Rivet se rendit chez Duvergier. Celui-ci était au Conservatoire de musique ; mais il devait rentrer chez lui avant dîner. Rivet l’attendit. Duvergier revint. Rivet lui fit part de la proposition des conservateurs et de notre ordre du jour. Duvergier reçut assez dédaigneusement cette communication ; ils étaient trop avancés, dit-il, pour reculer ; les conservateurs revenaient à résipiscence trop tard ; lui Duvergier et ses amis ne pouvaient, sans perdre leur popularité et peut-être toute leur influence sur les masses, entreprendre de faire renoncer celles-ci à la manifestation projetée. Du reste, ajouta-t-il, je ne vous donne ici que mon impression instantanée et personnelle, mais je vais dîner chez Thiers et je vous enverrai ce soir un billet qui vous fera connaître notre dernier mot.

Ce billet arriva, en effet, comme nous étions réunis ; il portait en quelques mots que l’opinion exprimée avant dîner par Duvergier était celle de Thiers, et qu’il fallait renoncer à l’affaire dont on avait parlé. Nous nous séparâmes immédiatement : le sort était jeté !
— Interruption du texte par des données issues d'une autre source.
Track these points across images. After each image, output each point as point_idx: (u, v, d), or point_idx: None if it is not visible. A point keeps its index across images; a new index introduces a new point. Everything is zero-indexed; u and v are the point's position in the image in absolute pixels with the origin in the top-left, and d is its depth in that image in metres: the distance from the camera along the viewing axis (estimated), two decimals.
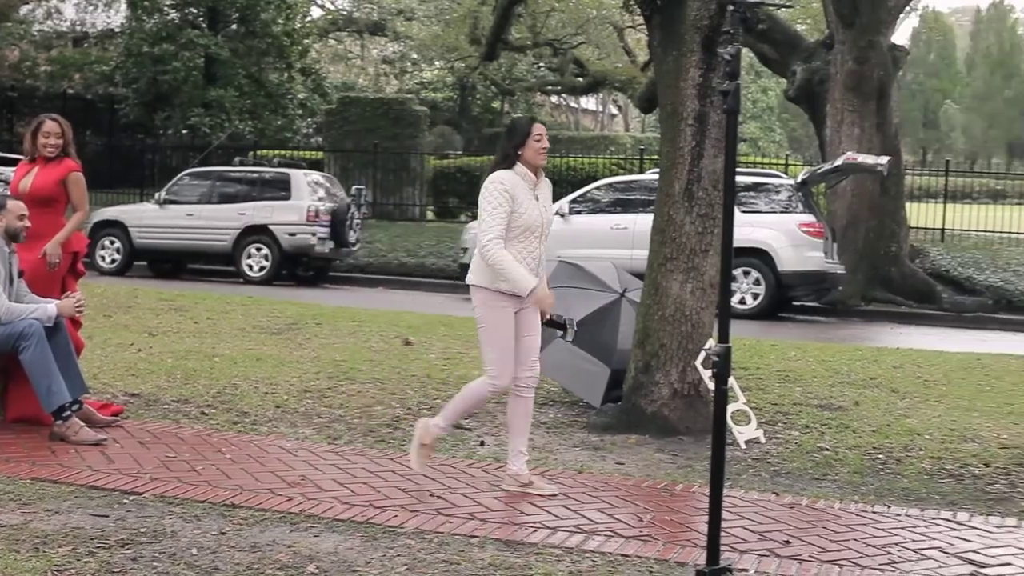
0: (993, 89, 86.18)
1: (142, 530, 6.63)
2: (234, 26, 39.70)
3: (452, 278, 25.00)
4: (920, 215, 30.05)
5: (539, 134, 7.76)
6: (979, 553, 7.01)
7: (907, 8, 28.70)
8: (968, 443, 10.05)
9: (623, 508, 7.58)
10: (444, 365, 13.04)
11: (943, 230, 30.65)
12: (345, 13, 52.26)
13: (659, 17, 10.45)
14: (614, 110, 76.69)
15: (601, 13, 40.75)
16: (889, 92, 24.69)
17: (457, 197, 35.85)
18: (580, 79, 46.10)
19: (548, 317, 7.97)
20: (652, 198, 11.30)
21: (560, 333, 8.53)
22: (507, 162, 7.73)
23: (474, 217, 32.36)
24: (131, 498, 7.29)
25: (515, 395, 7.89)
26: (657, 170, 10.82)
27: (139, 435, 9.07)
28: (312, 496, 7.52)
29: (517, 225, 7.62)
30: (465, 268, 23.23)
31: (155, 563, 6.08)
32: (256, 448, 8.85)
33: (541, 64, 47.99)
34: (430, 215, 36.71)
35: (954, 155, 66.22)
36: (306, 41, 42.72)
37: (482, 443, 9.42)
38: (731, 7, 5.35)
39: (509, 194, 7.59)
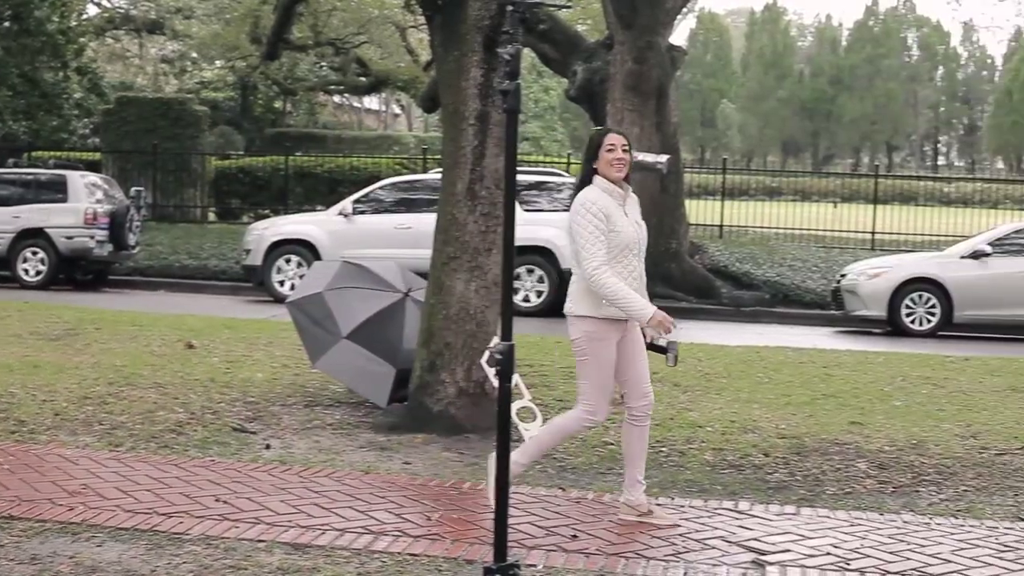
0: (767, 89, 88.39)
1: None
2: (7, 24, 38.55)
3: (235, 280, 24.69)
4: (699, 212, 30.67)
5: (611, 144, 7.34)
6: (760, 541, 7.18)
7: (684, 9, 29.20)
8: (748, 434, 10.28)
9: (411, 508, 7.57)
10: (228, 368, 12.87)
11: (721, 226, 31.31)
12: (122, 11, 51.19)
13: (440, 17, 10.46)
14: (397, 110, 76.63)
15: (383, 13, 40.66)
16: (668, 92, 25.10)
17: (239, 198, 35.44)
18: (363, 79, 45.97)
19: (650, 340, 7.56)
20: (436, 197, 11.32)
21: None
22: (587, 180, 7.39)
23: (258, 217, 32.08)
24: None
25: (630, 424, 7.53)
26: (440, 169, 10.83)
27: None
28: (94, 505, 7.35)
29: (615, 245, 7.22)
30: (248, 269, 23.10)
31: None
32: (35, 458, 8.63)
33: (323, 64, 47.72)
34: (212, 216, 36.21)
35: (731, 153, 67.72)
36: (82, 40, 41.72)
37: (268, 446, 9.32)
38: (510, 7, 5.37)
39: (603, 213, 7.20)
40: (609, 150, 7.33)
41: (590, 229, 7.19)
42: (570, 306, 7.36)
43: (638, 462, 7.56)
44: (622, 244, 7.25)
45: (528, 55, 32.15)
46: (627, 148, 7.38)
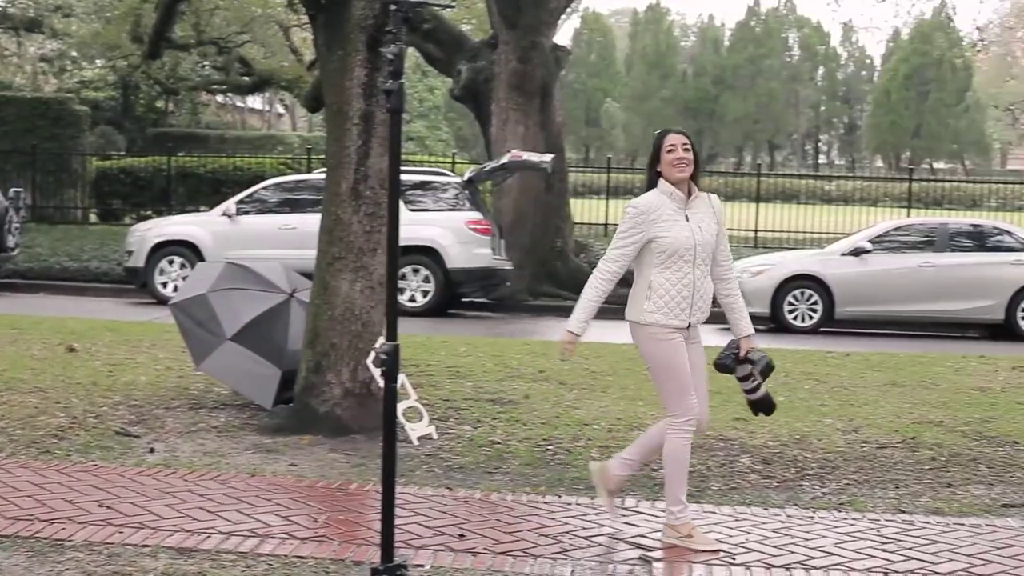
0: (651, 88, 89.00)
1: None
2: None
3: (117, 282, 24.34)
4: (584, 211, 30.81)
5: (671, 145, 7.10)
6: (647, 537, 7.24)
7: (568, 9, 29.32)
8: (634, 431, 10.32)
9: (297, 510, 7.53)
10: (110, 371, 12.70)
11: (606, 225, 31.48)
12: None
13: (324, 16, 10.41)
14: (281, 109, 76.11)
15: (266, 12, 40.31)
16: (552, 91, 25.20)
17: (121, 199, 34.96)
18: (246, 78, 45.57)
19: (744, 354, 7.31)
20: (320, 198, 11.26)
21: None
22: (651, 184, 7.24)
23: (140, 218, 31.71)
24: None
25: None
26: (325, 170, 10.78)
27: None
28: None
29: (662, 250, 7.05)
30: (131, 271, 22.83)
31: None
32: None
33: (206, 63, 47.24)
34: (93, 218, 35.70)
35: (615, 152, 68.13)
36: None
37: (152, 450, 9.22)
38: (394, 7, 5.36)
39: (642, 218, 7.08)
40: (669, 150, 7.12)
41: (620, 229, 7.23)
42: (626, 311, 7.32)
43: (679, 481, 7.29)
44: (670, 250, 7.08)
45: (412, 54, 32.15)
46: (688, 147, 7.14)
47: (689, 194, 7.16)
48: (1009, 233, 22.44)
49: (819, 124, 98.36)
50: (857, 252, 21.35)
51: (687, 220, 7.12)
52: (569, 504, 7.98)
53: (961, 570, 6.86)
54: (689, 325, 7.17)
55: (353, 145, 10.04)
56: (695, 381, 7.14)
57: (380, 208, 9.95)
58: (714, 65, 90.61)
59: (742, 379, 7.32)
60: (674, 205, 7.13)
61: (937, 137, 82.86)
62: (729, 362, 7.28)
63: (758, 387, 7.24)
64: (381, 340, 5.62)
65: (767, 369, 7.33)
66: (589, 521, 7.55)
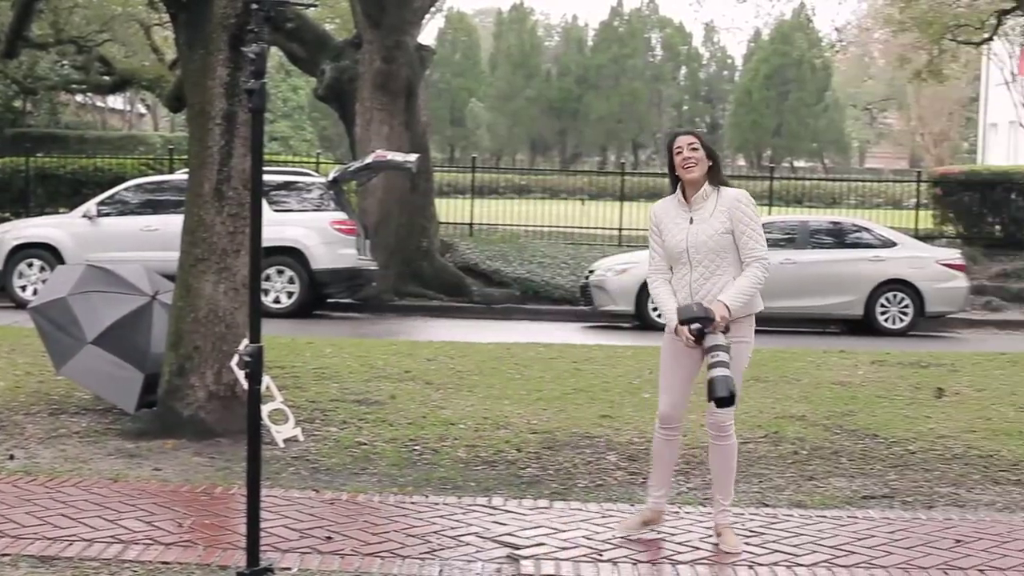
0: (515, 88, 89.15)
1: None
2: None
3: None
4: (449, 211, 30.80)
5: (678, 147, 7.08)
6: (515, 535, 7.27)
7: (433, 9, 29.34)
8: (500, 430, 10.37)
9: (162, 515, 7.44)
10: None
11: (471, 225, 31.48)
12: None
13: (185, 15, 10.31)
14: (142, 109, 75.12)
15: (127, 10, 39.76)
16: (417, 91, 25.19)
17: None
18: (106, 78, 44.89)
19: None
20: (183, 199, 11.13)
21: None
22: (673, 187, 7.22)
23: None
24: None
25: (710, 440, 7.52)
26: (187, 170, 10.67)
27: None
28: None
29: (667, 255, 7.23)
30: None
31: None
32: None
33: (65, 62, 46.49)
34: None
35: (480, 152, 68.21)
36: None
37: (11, 457, 9.05)
38: (256, 6, 5.32)
39: (654, 224, 7.23)
40: (677, 152, 7.10)
41: (649, 240, 7.36)
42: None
43: (714, 481, 7.45)
44: (671, 253, 7.18)
45: (276, 54, 31.92)
46: (695, 146, 7.09)
47: (695, 194, 7.12)
48: (868, 230, 22.89)
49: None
50: None
51: (690, 222, 7.11)
52: (436, 504, 7.98)
53: (824, 561, 6.98)
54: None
55: (216, 145, 9.95)
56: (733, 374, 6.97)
57: (243, 209, 9.87)
58: (578, 65, 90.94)
59: (708, 350, 7.02)
60: (680, 208, 7.15)
61: (797, 136, 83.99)
62: (696, 310, 6.98)
63: (720, 364, 6.93)
64: (245, 342, 5.58)
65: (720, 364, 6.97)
66: (457, 521, 7.56)
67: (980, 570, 6.93)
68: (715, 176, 7.17)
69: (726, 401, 6.95)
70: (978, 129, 61.59)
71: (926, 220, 31.27)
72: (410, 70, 24.62)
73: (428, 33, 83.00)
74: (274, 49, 26.99)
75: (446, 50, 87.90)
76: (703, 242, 7.06)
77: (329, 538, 7.07)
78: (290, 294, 21.33)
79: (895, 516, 8.12)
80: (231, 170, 9.93)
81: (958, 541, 7.48)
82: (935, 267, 22.14)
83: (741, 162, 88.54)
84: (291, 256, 21.25)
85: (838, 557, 7.07)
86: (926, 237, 28.50)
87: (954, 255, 23.23)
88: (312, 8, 28.99)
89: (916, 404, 12.41)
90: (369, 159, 21.84)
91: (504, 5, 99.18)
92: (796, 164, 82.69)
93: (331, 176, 22.60)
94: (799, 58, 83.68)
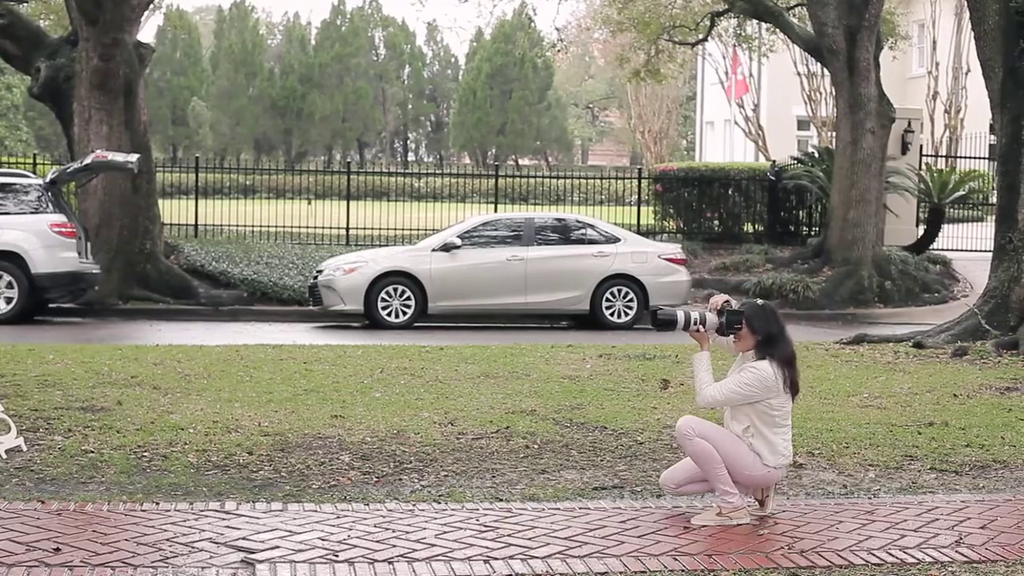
0: (238, 87, 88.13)
1: None
2: None
3: None
4: (173, 211, 30.25)
5: None
6: (249, 539, 7.20)
7: (151, 6, 28.73)
8: (232, 433, 10.25)
9: None
10: None
11: (196, 226, 31.00)
12: None
13: None
14: None
15: None
16: (137, 90, 24.70)
17: None
18: None
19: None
20: None
21: None
22: None
23: None
24: None
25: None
26: None
27: None
28: None
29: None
30: None
31: None
32: None
33: None
34: None
35: (204, 151, 67.19)
36: None
37: None
38: None
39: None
40: None
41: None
42: None
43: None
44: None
45: None
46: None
47: None
48: (592, 226, 23.35)
49: (407, 122, 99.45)
50: (447, 247, 21.78)
51: None
52: (168, 511, 7.84)
53: (558, 553, 7.10)
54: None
55: None
56: None
57: None
58: (301, 63, 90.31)
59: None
60: None
61: (521, 134, 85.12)
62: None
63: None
64: None
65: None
66: (189, 527, 7.45)
67: (708, 555, 7.15)
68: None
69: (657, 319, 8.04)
70: (695, 127, 63.46)
71: (648, 216, 32.04)
72: (129, 68, 24.12)
73: (147, 31, 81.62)
74: None
75: (166, 48, 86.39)
76: None
77: (57, 550, 6.89)
78: (9, 300, 20.68)
79: (625, 506, 8.31)
80: None
81: (686, 528, 7.70)
82: (657, 262, 22.71)
83: (467, 160, 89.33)
84: (9, 260, 20.62)
85: (572, 548, 7.20)
86: (648, 233, 29.26)
87: (675, 250, 23.88)
88: (24, 4, 28.21)
89: (643, 396, 12.72)
90: (88, 159, 21.37)
91: (225, 3, 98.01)
92: (521, 162, 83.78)
93: (49, 177, 22.01)
94: (521, 57, 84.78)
Je ne doute pas que parmi les motifs du refus de Duvergier et de Thiers ne se soit trouvé en première ligne celui-ci, qui ne fut pas exprimé : le ministère tombant sans bruit, par l’effet commun d’une partie des conservateurs et par les nôtres et sur un ordre du jour présenté par nous, le pouvoir nous arrivait et n’allait point jusqu’à ceux qui avaient monté toute cette grande machine des banquets pour le conquérir.
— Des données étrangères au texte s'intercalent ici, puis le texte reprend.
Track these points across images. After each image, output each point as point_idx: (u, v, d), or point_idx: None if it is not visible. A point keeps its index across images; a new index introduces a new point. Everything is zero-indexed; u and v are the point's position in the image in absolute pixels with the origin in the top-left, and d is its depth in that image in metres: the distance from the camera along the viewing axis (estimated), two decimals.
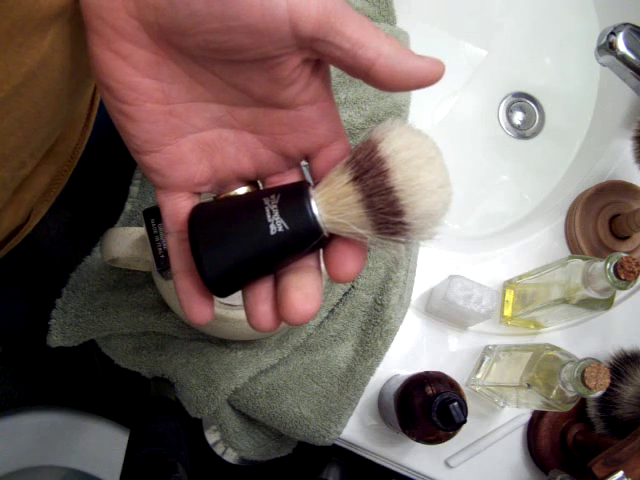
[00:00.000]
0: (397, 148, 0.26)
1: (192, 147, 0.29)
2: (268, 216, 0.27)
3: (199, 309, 0.29)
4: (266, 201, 0.28)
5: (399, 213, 0.26)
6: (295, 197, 0.28)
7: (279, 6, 0.24)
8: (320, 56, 0.26)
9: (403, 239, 0.27)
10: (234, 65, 0.27)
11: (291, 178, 0.31)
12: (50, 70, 0.32)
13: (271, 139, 0.29)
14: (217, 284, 0.28)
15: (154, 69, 0.27)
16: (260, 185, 0.32)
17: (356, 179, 0.27)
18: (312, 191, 0.28)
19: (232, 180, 0.31)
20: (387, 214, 0.26)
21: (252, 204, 0.28)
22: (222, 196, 0.31)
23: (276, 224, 0.27)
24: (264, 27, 0.25)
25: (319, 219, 0.27)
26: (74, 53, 0.33)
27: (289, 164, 0.31)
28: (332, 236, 0.28)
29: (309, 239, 0.27)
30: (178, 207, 0.30)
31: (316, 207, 0.27)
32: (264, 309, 0.29)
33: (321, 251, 0.29)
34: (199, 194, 0.31)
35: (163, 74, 0.27)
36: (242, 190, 0.31)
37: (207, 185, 0.30)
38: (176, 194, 0.30)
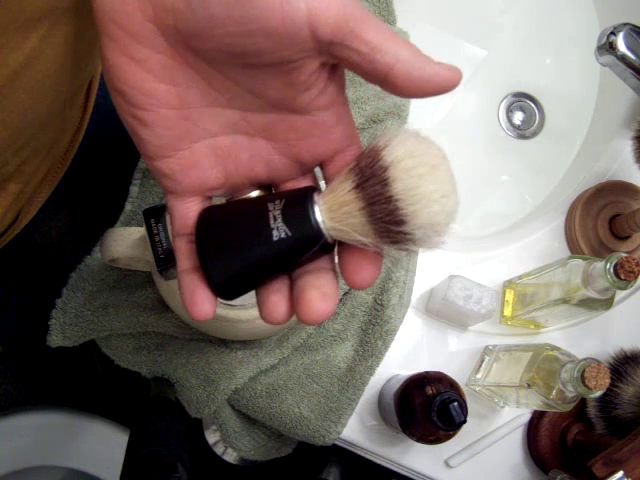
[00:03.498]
0: (399, 156, 0.26)
1: (206, 152, 0.29)
2: (272, 222, 0.27)
3: (201, 306, 0.29)
4: (270, 206, 0.28)
5: (399, 222, 0.26)
6: (299, 203, 0.27)
7: (299, 10, 0.24)
8: (338, 60, 0.26)
9: (406, 248, 0.26)
10: (251, 69, 0.27)
11: (305, 184, 0.31)
12: (34, 72, 0.32)
13: (285, 146, 0.29)
14: (223, 287, 0.28)
15: (169, 74, 0.27)
16: (273, 190, 0.32)
17: (358, 187, 0.26)
18: (316, 197, 0.27)
19: (245, 185, 0.31)
20: (388, 223, 0.26)
21: (257, 209, 0.28)
22: (233, 200, 0.31)
23: (279, 230, 0.27)
24: (283, 30, 0.24)
25: (322, 226, 0.27)
26: (62, 56, 0.33)
27: (303, 170, 0.30)
28: (344, 243, 0.28)
29: (311, 246, 0.27)
30: (189, 211, 0.30)
31: (319, 214, 0.27)
32: (275, 298, 0.28)
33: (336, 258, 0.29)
34: (210, 198, 0.31)
35: (178, 79, 0.27)
36: (255, 194, 0.31)
37: (219, 190, 0.30)
38: (187, 198, 0.30)
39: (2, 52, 0.28)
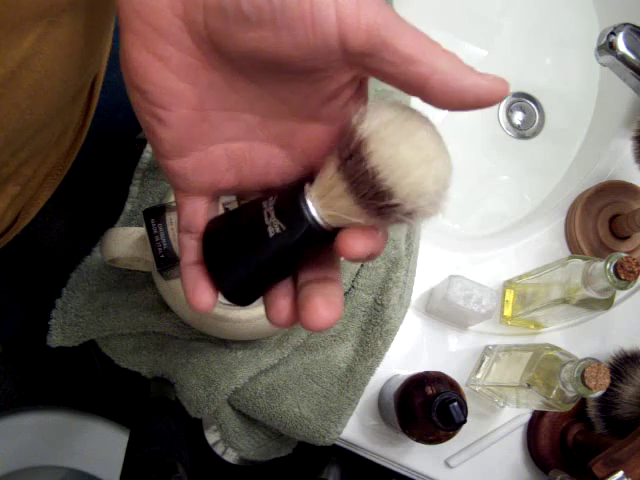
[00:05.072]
0: (375, 128, 0.24)
1: (221, 155, 0.29)
2: (266, 219, 0.27)
3: (202, 296, 0.29)
4: (264, 204, 0.28)
5: (384, 196, 0.24)
6: (289, 196, 0.27)
7: (329, 17, 0.23)
8: (371, 72, 0.25)
9: (401, 221, 0.25)
10: (277, 74, 0.26)
11: None
12: (32, 72, 0.31)
13: (302, 156, 0.29)
14: (235, 294, 0.29)
15: (192, 74, 0.26)
16: None
17: (339, 168, 0.25)
18: (307, 187, 0.27)
19: (257, 191, 0.30)
20: (374, 198, 0.24)
21: (252, 210, 0.28)
22: (242, 202, 0.31)
23: (273, 226, 0.27)
24: (312, 39, 0.23)
25: (314, 214, 0.26)
26: (62, 56, 0.33)
27: None
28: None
29: (306, 235, 0.27)
30: (198, 209, 0.30)
31: (309, 202, 0.26)
32: (284, 302, 0.28)
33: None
34: (219, 197, 0.31)
35: (200, 79, 0.26)
36: None
37: (230, 192, 0.30)
38: (197, 197, 0.29)
39: None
Conduite de Dufaure, le 24 février 1848.

Rivet me disait aujourd’hui (19 octobre 1850) qu’il n’avait jamais causé avec Dufaure de ce qui était arrivé à celui-ci le 24 février ; mais que, par la conversation de personnes de sa famille ou de son intimité, il avait conclu ceci :

Vers six heures un quart, le 23 février, M. Molé, après s’être concerté avec M. de Montalivet, envoya prier Dufaure de passer chez lui. Celui-ci, en se rendant chez M. Molé, entra chez Rivet et le pria de l’attendre, parce que son intention était de revenir chez Rivet en sortant de chez M. Molé. Dufaure ne revint pas et Rivet ne le revit qu’assez longtemps après, mais il croit savoir qu’arrivé chez Molé, et après une assez longue conversation, Dufaure se retira, déclarant qu’il ne voulait pas faire partie du nouveau cabinet, et qu’à son avis, les circonstances demandaient les hommes qui avaient amené le mouvement, c’est-à-dire Thiers et Barrot.

Il revint chez lui fort effrayé de l’aspect de Paris, trouva sa belle-mère et sa femme plus effrayées encore, et, à cinq heures du matin, le 24, partit avec elles et les conduisit à Vanves. Lui, de sa personne, revint ; je le vis vers huit ou neuf heures et je ne me rappelle pas qu’il m’ait dit avoir fait ce voyage matinal. J’étais venu chez lui avec Lanjuinais et Corcelles ; nous nous séparâmes bientôt, nous donnant rendez-vous à midi, à la Chambre des députés. Dufaure n’y vint pas ; il paraît qu’il en avait pris en effet le chemin, qu’il arriva jusqu’au palais de l’Assemblée qui, sans doute, en ce moment était envahi. Ce qui est certain, c’est qu’il passa outre et alla retrouver sa famille à Vanves.